One of the best dishes at Small Plates consists of a combination you wouldn't expect to knock your socks off. New Bedford scallops are seared and served with black sticky rice and caper berries. The rice tastes almost as if there's coconut milk in it (it's just rice, water, salt, and pepper, Picca says later). The caper berries, briny as bladderwrack, offer crunch with their many seeds. The nuttiness of the rice, pucker of the caper berries, and sweet sea flavor of scallops are an improbably complementary trio. This is the kind of eclecticism Small Plates is aiming for.
Not so much that of the vegetable strata, the accompaniments of which are described as "jal freze, curry oil." It sounds so intriguing! And it is beautiful to look at, though nothing like the eggy dish one might expect (it's vegan). The "strata" here are literal - layers. It's a rainbow stack of vegetables: a round of beet, a slice of jicama, a sliver of carrot. But where the description made it sound exotic, it's something a rabbit might enjoy (though not a Cajun braised rabbit). If there's curry oil, we can't find it. It would be nice to taste more of the bright green jalfrezi, a mixture of peas and aromatics.
Likewise, the spicing on that Cajun rabbit is as timid as a mouse. And the blue cheese raclette is not a raclette, but more of a terrine - a crumbly mound not even a little melty. After trying a bite, everyone smiles politely and moves on.
The night we have pi a la mood, it's a dense, cocoa-y concoction that satisfies the chocolate urge. There's no point in describing it further, because the chef may no longer be in that mood if you visit Small Plates. You might find another chocolate version, though, one involving roasted bananas or mango coulis, or maybe a peach-pear cobbler. Or try the pear and frangipane tart, almond-y goo and fruit atop a nice, buttery crust. The jasmine rice pudding sounds seductive, but it's a dry, cold, tasteless hillock of rice; it might worth ordering, though, for the shot of sweet and spicy Mexican hot chocolate it's served with.

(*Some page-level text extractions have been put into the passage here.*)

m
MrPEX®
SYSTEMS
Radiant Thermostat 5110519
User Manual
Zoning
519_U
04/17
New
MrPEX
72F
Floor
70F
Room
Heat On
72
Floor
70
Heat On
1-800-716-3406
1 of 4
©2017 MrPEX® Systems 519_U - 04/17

Small Plates bills itself as a restaurant and wine bar, and after a struggle with licensing it's now able to start fulfilling the second part of its mission. Right now it has a short but sweet list of glasses, half bottles, and bottles, as well as sangria and rebujitos, the wine-and-soda cocktails popular in Spain. Picca says they'll be introducing more wine and beer cocktails as the weather gets warmer.
Clearly, Small Plates wants to make Nanthida happy forever. And you, too. It's what you'd expect from a restaurant based around the concept of sharing.